Collected data
*** Block opens ***

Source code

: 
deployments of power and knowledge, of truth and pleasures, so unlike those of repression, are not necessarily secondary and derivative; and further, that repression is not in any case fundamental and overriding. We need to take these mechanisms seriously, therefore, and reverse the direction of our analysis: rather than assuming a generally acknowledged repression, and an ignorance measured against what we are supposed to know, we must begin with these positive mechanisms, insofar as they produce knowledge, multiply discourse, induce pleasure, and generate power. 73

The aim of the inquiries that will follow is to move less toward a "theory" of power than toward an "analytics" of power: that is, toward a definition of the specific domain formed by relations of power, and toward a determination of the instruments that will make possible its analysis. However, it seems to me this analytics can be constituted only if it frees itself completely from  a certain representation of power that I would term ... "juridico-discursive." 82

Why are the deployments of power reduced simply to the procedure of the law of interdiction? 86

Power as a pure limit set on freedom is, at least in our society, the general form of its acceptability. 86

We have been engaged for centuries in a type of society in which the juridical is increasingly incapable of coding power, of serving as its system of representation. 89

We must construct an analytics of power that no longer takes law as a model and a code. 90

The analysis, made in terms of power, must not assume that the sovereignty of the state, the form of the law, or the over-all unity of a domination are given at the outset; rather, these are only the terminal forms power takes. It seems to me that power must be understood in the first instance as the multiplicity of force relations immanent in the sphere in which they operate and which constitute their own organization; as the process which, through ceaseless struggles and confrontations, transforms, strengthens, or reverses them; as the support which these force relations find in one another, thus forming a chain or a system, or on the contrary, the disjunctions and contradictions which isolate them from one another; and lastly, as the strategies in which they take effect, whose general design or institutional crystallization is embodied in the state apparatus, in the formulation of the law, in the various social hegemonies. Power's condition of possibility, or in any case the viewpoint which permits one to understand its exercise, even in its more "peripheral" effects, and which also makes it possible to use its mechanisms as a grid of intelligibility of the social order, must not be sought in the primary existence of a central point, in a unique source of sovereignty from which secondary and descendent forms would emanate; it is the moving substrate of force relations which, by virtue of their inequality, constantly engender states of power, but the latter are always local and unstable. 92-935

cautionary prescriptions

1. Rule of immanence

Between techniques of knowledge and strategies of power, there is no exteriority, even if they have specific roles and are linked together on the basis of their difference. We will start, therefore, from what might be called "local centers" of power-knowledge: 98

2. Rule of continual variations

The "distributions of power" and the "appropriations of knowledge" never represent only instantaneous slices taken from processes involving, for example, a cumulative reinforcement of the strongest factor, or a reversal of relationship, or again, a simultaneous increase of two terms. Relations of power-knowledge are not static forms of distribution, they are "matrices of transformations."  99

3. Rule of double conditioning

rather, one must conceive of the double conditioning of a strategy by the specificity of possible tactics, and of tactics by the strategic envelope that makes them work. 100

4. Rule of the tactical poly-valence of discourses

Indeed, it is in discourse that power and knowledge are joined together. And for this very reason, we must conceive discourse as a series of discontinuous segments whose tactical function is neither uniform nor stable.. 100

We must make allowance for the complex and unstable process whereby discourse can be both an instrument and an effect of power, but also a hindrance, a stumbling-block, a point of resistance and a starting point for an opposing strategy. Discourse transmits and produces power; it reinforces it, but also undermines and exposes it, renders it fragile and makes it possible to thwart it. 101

*** Block closes ***
*** Block opens ***

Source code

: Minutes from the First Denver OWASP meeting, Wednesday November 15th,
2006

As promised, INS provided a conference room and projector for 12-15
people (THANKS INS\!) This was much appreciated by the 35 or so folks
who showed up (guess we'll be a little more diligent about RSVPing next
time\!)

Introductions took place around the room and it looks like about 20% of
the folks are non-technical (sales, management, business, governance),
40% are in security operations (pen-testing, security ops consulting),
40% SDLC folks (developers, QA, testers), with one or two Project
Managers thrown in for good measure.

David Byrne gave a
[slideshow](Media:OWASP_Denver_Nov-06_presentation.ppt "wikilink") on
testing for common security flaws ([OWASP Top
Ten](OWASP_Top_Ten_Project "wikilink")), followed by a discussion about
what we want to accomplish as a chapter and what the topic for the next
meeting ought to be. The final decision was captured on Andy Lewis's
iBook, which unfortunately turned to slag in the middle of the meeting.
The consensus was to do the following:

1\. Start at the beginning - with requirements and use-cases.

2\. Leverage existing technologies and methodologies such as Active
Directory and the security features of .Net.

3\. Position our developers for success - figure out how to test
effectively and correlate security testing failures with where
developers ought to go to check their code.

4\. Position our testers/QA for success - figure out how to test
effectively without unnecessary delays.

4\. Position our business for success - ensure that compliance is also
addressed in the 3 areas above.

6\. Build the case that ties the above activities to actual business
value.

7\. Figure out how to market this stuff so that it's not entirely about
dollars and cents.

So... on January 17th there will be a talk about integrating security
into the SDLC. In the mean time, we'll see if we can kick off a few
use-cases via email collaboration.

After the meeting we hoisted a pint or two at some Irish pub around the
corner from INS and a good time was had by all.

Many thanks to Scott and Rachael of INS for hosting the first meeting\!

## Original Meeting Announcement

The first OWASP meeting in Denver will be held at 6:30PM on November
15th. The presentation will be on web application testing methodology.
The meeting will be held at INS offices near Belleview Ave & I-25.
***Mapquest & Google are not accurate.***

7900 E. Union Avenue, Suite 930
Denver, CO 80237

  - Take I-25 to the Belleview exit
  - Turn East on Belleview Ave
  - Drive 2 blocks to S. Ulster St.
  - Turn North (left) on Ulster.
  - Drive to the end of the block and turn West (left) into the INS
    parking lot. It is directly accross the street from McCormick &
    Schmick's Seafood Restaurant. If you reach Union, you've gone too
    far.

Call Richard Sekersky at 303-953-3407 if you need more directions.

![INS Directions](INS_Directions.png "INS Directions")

*** Block closes ***

_About this task_:
Of the lines above, output exactly those from the line bearing "testing for common security flaws ([OWASP Top" through the line bearing "Directory and the security features of .Net.", inclusive.

_Written answer_:
testing for common security flaws ([OWASP Top
Ten](OWASP_Top_Ten_Project "wikilink")), followed by a discussion about
what we want to accomplish as a chapter and what the topic for the next
meeting ought to be. The final decision was captured on Andy Lewis's
iBook, which unfortunately turned to slag in the middle of the meeting.
The consensus was to do the following:

1\. Start at the beginning - with requirements and use-cases.

2\. Leverage existing technologies and methodologies such as Active
Directory and the security features of .Net.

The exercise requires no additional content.